話についていけなくて、何のことだかさっぱり。
「わかったって。はいはい、まあ素のほうが楽だからいいけど。でも、外で絶対このこと話すなよ。」
突然、優しそうなお姉さんから、低くて荒々しい声が出た。
え。
「この見た目で、この優秀さで、気づき上げてきたお嬢様のブランディングを潰したら…マジ許さねーよルル。」
え。
「わかってるって、言ったことないじゃんうるさいな。マリーも目が点になってるじゃん。」
はい。
「ごめんごめん。まあ、実際こんな感じだけど仲良くしてね。」
「いつもは優等生だけど、実際中身はがさつで適当な子だから、マリーも適当に話し合わせてあげて。
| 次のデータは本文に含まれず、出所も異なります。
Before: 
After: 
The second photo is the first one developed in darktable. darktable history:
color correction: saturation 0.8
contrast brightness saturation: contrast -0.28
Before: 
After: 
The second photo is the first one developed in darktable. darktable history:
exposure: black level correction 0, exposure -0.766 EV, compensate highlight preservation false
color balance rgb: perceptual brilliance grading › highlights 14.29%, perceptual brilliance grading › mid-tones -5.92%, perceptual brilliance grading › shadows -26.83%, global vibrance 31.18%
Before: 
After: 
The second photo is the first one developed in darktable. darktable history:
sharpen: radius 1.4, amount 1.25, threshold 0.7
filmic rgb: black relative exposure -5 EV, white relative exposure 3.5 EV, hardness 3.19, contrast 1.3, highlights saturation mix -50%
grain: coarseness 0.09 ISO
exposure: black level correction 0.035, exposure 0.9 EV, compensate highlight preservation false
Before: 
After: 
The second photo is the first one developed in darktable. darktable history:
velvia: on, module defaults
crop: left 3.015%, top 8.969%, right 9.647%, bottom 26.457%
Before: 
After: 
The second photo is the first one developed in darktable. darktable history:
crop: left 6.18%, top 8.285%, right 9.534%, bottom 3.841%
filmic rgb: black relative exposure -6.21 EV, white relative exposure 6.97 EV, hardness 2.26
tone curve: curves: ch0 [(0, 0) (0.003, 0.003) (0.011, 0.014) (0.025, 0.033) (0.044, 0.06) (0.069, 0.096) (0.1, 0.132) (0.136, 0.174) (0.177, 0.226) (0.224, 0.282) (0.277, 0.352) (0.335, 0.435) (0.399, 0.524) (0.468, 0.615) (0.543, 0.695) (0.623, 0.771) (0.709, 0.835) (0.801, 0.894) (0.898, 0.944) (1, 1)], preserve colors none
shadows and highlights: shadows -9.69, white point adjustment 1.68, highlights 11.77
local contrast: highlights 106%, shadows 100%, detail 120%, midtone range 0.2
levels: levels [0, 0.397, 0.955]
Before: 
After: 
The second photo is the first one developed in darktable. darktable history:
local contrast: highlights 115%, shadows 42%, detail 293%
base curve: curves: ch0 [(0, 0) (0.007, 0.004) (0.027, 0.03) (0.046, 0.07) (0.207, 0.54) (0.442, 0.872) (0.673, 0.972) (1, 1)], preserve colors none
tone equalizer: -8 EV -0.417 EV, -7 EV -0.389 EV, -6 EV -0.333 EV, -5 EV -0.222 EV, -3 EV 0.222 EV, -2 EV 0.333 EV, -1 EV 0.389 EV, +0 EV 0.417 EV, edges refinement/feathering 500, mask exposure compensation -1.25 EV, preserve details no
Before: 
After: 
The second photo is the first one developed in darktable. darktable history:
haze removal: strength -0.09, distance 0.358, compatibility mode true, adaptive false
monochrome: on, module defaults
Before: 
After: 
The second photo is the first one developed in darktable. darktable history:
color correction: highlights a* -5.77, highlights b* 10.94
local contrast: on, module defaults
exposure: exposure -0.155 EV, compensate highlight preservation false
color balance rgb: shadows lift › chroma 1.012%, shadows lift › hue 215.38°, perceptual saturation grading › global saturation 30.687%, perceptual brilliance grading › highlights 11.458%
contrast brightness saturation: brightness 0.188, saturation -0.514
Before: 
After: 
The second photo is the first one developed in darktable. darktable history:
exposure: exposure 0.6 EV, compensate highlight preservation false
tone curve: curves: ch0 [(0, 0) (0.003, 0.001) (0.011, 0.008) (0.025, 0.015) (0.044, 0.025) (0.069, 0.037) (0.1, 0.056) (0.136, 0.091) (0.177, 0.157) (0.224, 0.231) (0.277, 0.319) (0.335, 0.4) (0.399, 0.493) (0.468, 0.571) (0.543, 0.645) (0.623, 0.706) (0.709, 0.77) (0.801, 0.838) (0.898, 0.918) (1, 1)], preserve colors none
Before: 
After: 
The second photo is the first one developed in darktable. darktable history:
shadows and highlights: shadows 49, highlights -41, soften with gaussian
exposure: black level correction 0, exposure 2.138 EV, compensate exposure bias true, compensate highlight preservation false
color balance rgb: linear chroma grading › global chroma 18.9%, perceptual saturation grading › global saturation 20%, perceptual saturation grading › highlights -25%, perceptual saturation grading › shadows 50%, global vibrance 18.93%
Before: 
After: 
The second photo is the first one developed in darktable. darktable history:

めんどくさいけど。」
「わ、かりました。」
でも、なんか、これは試験の日に見た時のイメージと同じだ。
「まあまあ、この辺で練習始めるよー。」
なんか、頭が追い付いているのか、追い付いていないのか、私の頭は情報を処理できているのかわからないまま、魔法の練習が始まったけど、最初は全然集中ができなかった。
***
「それじゃあ、マリーはとにかく魔力のコントロールに注力したほうがよさそうね。」
「そうね、マリーは魔力全然ないし、増やすのは難しいし。今あるもんでどうにかしないとなー。」
「今あるものを効率よく使うってことだね?」
「そうそう、理解が早くていいね。」
だいぶフランクかつ、直球にものをいうようになったなトーカ。
「コントロールといえば、ラキアとか、トーカが得意でしょ、コツとか無いの?」
「そうなの?」
二人のほうを向く。
「ま、治癒魔術も魔法工学も繊細な魔力コントロールが必要だから。」
「こつかぁ、なんかなぁ、俺はむかしっからできたからなぁ。いいこと言ってやれねえよ。」
「使えねえな、マリーとにかく自分の中の魔力を感じるところから必要だ、そのあと体の外に出す練習をする。その時とにかくどれだけ出ているかを感じる。そこからね。」
さらっとトーカが説明をしてくれる。荒々しく。なんかトゲ増えてない??
するとポンと方に手が置かれる。
「マリー。慣れよ。慣れれば大丈夫、悪意はないし、いい子だから。」
奥でゼスとセドルがうなずいてる。
なるほどね。慣れね。じゃあ、まあ大丈夫か。
トーカにはなれるとして、とにかく今は教えてもらった通り自分の中の魔力と、外に出るときの魔力を感じられるように集中しよう。
スーッと息を吸い、目をつむる。全身に集中して、自分の中の魔力を探した。